The lightest of puff pastry with a generous English bramley filling, courtesy of The Flour Station
To the uninitiated it sounds more like an instruction than a food: ‘Apple, turnover!’ You could imagine Chris Martin pleading with his screaming daughter as she lies full length, beating her fists on the ground. Most of us who have had some initiation into western culinary traditions, however, will know apple turnover is neither a parental plea, nor a Coldplay song, but a pastry: one which has been delighting Brits since at least the 16th century, when those making savoury pastries for industrial workers’ lunches had the idea of stuffing them with fruit.
“We wanted a pastry that celebrated the classic English apple,” says Heather at The Flour Station. “Our turnover has a generous bramley apple filling covered in a crisp, flaky puff pastry.” Forget the puff pastry of the supermarkets; forget even the puff pastry your grandmother made. This is flour and butter-made air. It melts on the tongue. It whispers as you ease the turnover out of the paper bag and bite softly into it. It’s a moment on the lips and, seconds later, it is scattered absolutely everywhere.
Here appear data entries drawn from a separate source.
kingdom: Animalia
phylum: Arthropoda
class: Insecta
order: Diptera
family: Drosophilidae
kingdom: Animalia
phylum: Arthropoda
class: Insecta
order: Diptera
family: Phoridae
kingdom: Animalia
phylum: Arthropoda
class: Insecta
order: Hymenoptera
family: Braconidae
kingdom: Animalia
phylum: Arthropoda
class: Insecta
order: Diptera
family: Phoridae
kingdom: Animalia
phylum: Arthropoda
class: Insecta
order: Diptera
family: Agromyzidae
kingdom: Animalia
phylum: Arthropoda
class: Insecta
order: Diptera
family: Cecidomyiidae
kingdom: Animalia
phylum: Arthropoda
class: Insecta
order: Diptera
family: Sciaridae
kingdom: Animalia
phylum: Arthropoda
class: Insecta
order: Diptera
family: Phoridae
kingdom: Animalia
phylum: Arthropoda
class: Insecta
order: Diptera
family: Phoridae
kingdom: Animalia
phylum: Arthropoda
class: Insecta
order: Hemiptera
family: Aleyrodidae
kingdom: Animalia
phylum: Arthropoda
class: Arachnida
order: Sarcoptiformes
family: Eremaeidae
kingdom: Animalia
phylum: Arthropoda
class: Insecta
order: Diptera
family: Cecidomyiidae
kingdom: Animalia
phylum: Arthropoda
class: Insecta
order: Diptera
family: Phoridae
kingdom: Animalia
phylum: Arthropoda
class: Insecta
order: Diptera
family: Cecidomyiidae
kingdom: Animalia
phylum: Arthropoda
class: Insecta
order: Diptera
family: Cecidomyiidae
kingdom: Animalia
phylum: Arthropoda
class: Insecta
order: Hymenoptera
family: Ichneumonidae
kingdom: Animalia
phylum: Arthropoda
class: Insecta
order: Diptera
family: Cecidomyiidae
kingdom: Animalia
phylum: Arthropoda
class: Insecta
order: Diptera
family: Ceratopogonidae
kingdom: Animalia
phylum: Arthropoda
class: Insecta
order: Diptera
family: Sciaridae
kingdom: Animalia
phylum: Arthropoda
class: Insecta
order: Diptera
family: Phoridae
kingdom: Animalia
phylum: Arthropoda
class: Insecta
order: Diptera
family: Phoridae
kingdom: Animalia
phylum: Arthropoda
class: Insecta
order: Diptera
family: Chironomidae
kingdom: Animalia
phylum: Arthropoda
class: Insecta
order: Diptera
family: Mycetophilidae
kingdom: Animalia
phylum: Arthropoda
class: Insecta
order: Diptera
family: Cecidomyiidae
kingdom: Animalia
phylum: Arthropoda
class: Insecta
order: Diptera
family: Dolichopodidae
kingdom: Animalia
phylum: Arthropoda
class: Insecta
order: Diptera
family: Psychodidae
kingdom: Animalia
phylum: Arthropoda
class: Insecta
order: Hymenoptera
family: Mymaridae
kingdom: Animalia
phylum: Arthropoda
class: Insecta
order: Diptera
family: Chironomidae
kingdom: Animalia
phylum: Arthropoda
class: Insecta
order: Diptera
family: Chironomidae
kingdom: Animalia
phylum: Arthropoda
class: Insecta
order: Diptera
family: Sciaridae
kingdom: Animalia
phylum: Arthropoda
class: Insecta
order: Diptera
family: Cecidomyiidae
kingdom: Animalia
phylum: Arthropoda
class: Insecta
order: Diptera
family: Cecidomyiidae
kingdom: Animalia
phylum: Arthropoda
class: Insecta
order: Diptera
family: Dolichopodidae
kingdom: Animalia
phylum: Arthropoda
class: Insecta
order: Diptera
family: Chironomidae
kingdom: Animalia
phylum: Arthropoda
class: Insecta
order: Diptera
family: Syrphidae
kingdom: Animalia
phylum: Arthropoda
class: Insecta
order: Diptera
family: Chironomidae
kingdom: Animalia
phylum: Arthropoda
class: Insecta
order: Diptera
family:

The butter is, bien sur, French; the apples are of course English. “The pastry is delicately scored on top,” Heather continues—less for function than flair. Don’t be deterred by the seeming thickness of the pastry: the filling is ample, and the ratio between the two mediums almost utopian. Our only observation is that it works even better with a few slices of Kirkham’s Lancashire cheese.